*** Begin section ***

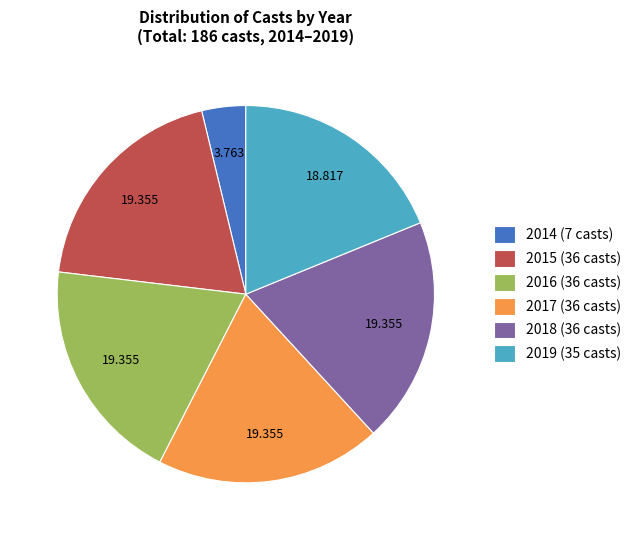

Do 2018 and 2014 together represent more than half of the pie?

No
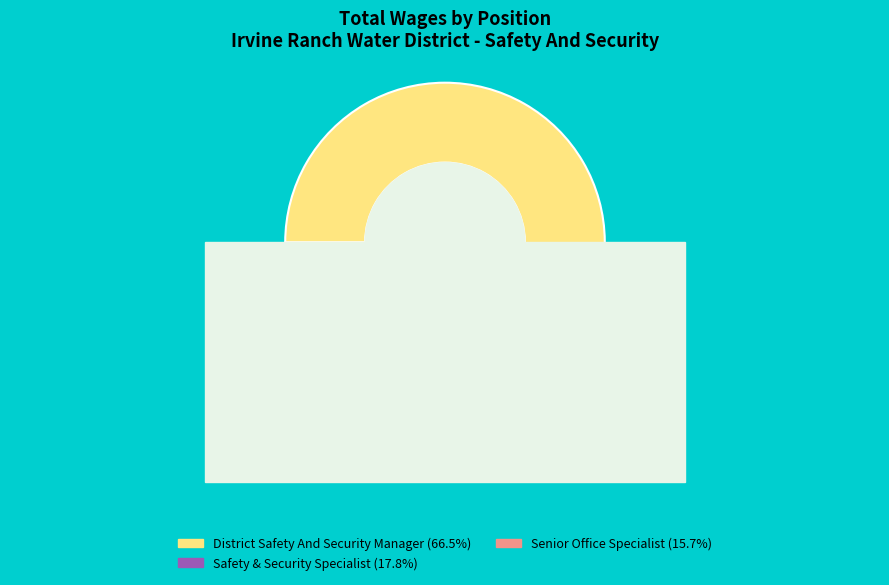

What percentage is the Senior Office Specialist slice, to the nearest percent?

16%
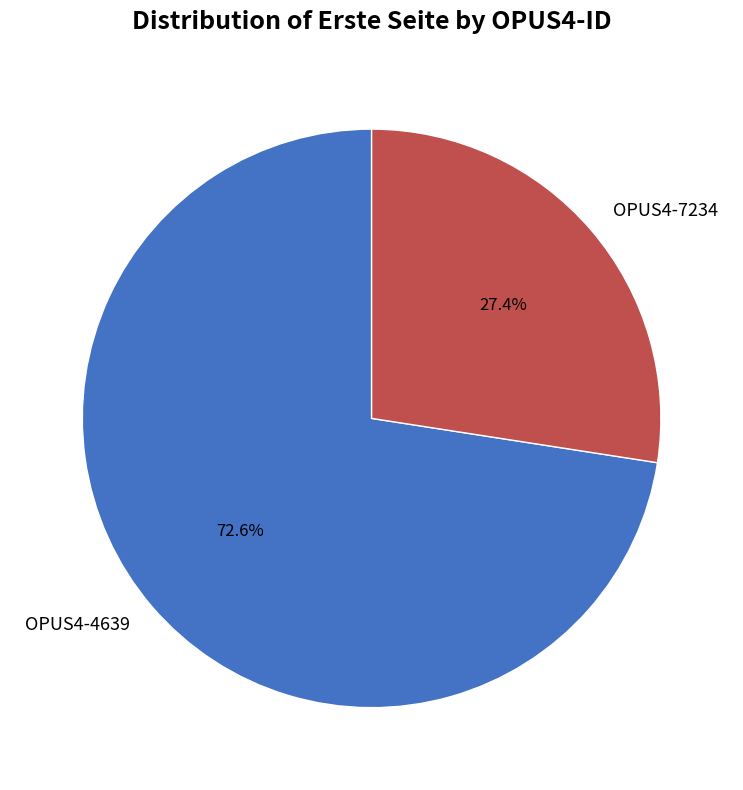

How many segments does this pie chart have?

2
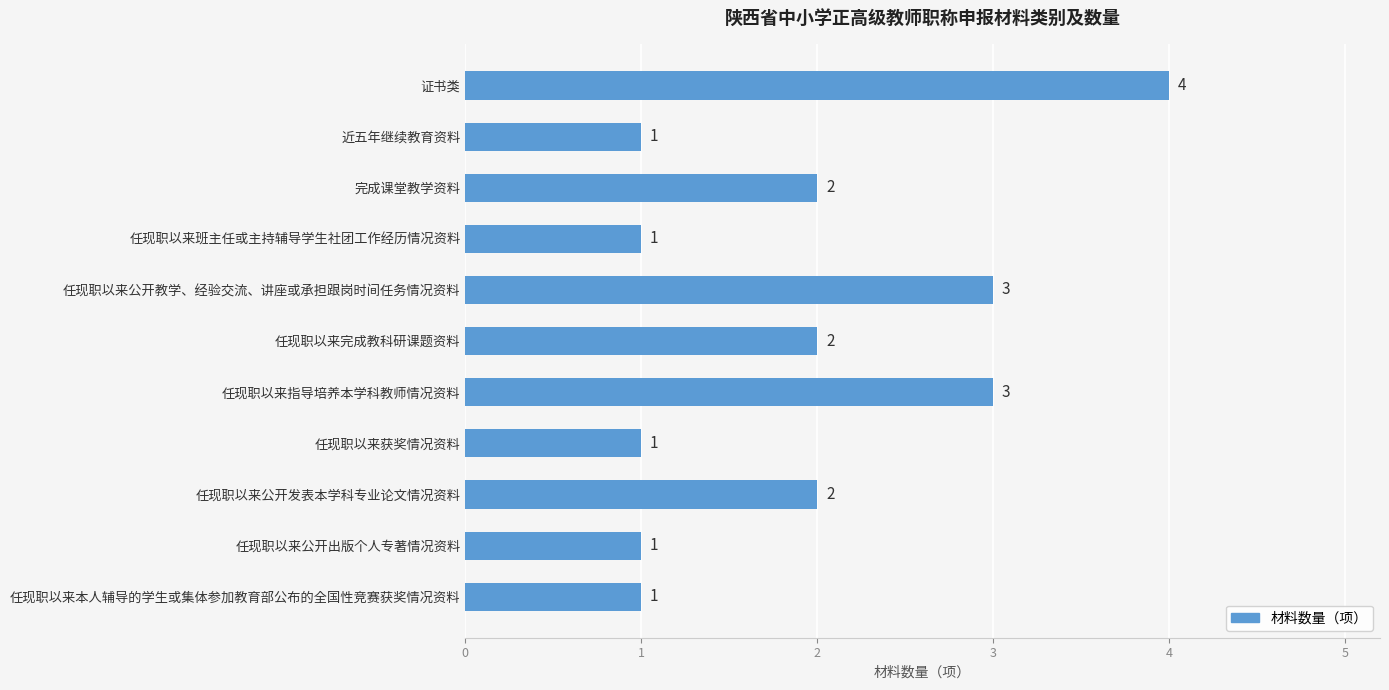

How many values are between 1 and 3?

10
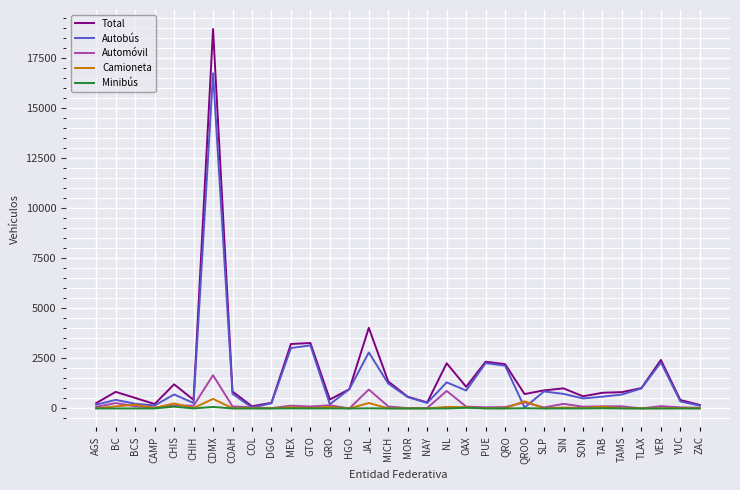

Is it true that Minibús equals 0 at MICH?

True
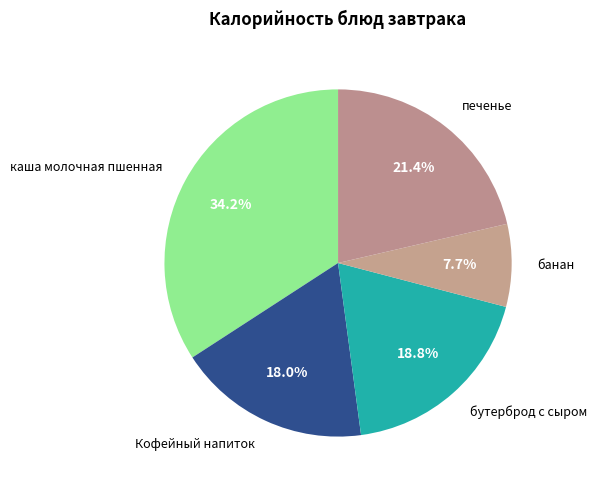

How many segments does this pie chart have?

5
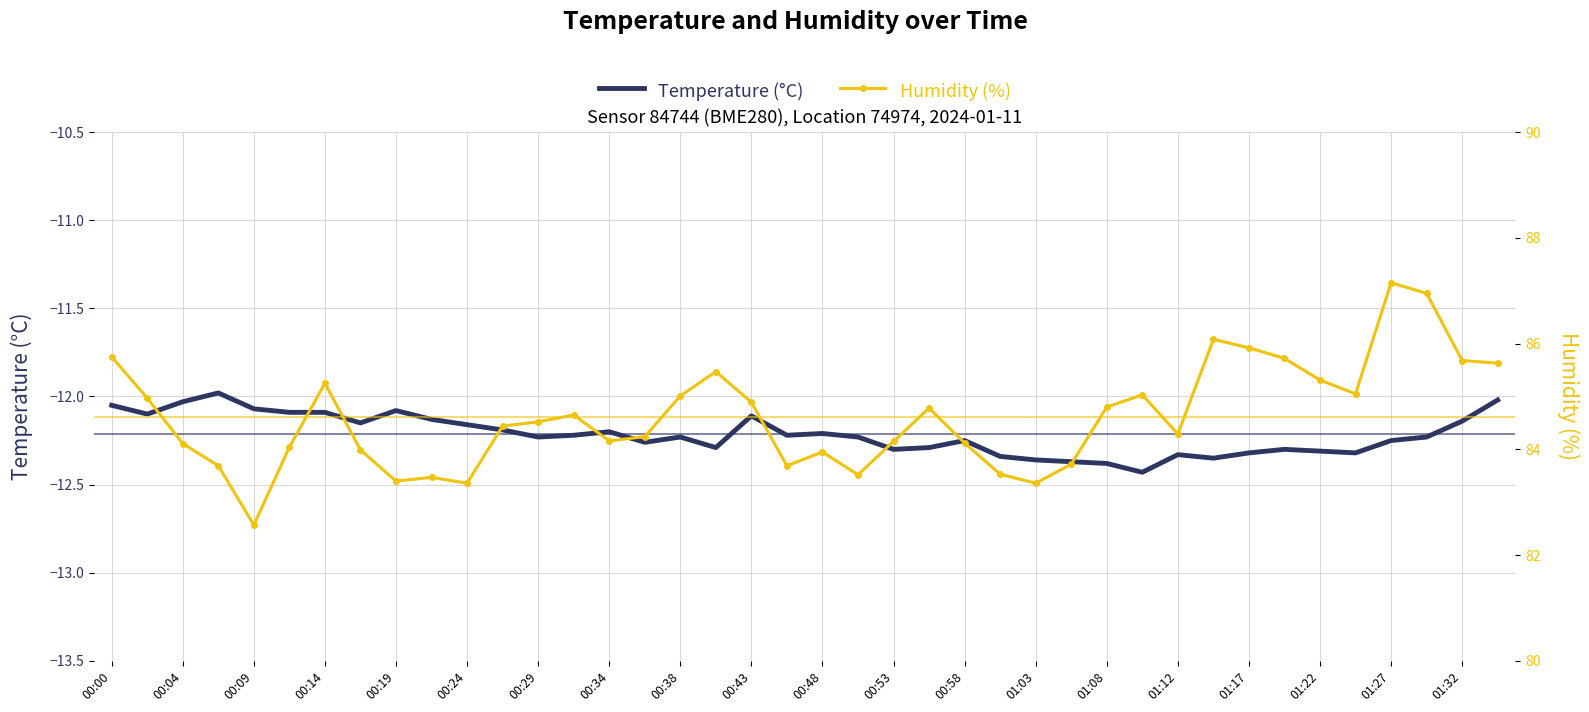

True or false: temperature has more than 0 interior local peaks.

True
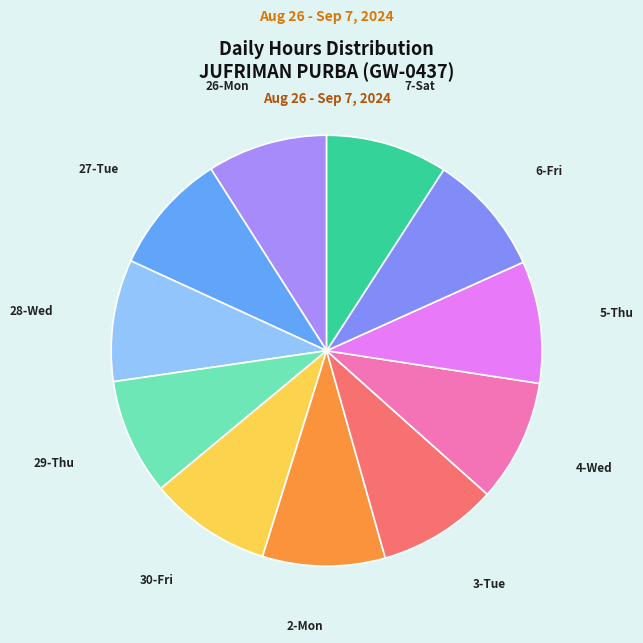

True or false: 7-Sat accounts for 9% of the total.

True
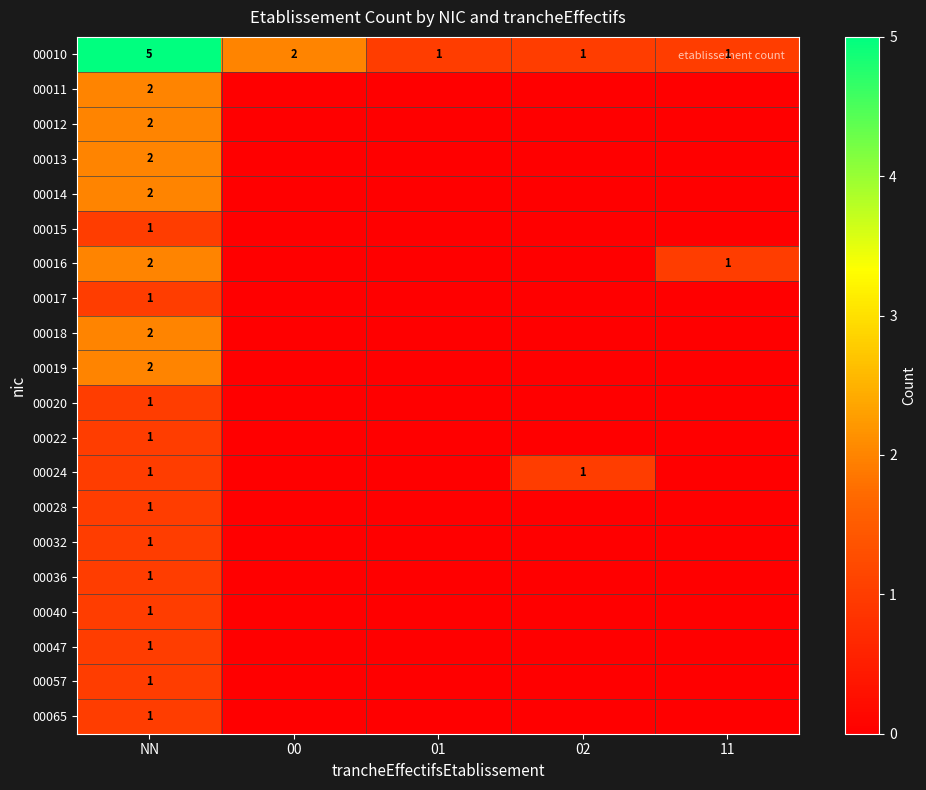

The value of 00010 at 11 is 1. True or false?

True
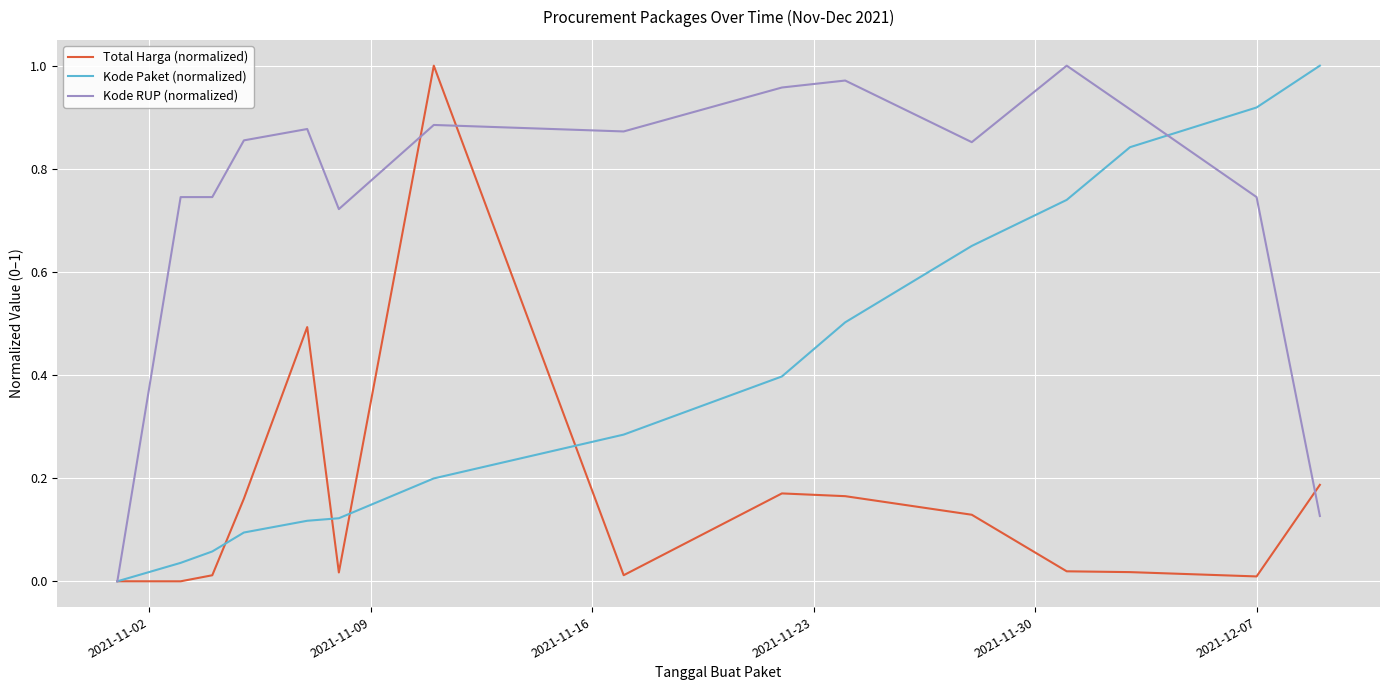

Which series has the largest total across all categories?

Kode RUP (normalized)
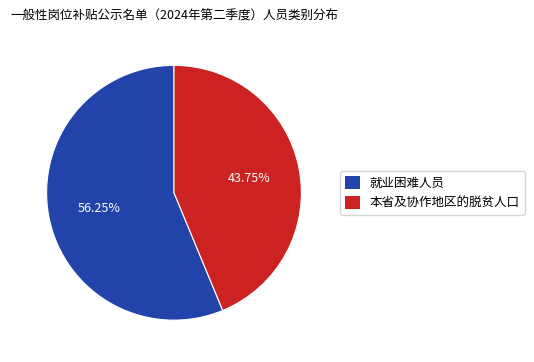

To the nearest percent, what portion does 本省及协作地区的脱贫人口 represent?

44%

*** End section ***

Copy out the lines above with "slices" substituted for every occurrence of "segments" and nothing else changed, leaving out the pictures.

The answer:
Do 2018 and 2014 together represent more than half of the pie?

No

What percentage is the Senior Office Specialist slice, to the nearest percent?

16%

How many slices does this pie chart have?

2

How many values are between 1 and 3?

10

Is it true that Minibús equals 0 at MICH?

True

How many slices does this pie chart have?

5

True or false: temperature has more than 0 interior local peaks.

True

True or false: 7-Sat accounts for 9% of the total.

True

The value of 00010 at 11 is 1. True or false?

True

Which series has the largest total across all categories?

Kode RUP (normalized)

To the nearest percent, what portion does 本省及协作地区的脱贫人口 represent?

44%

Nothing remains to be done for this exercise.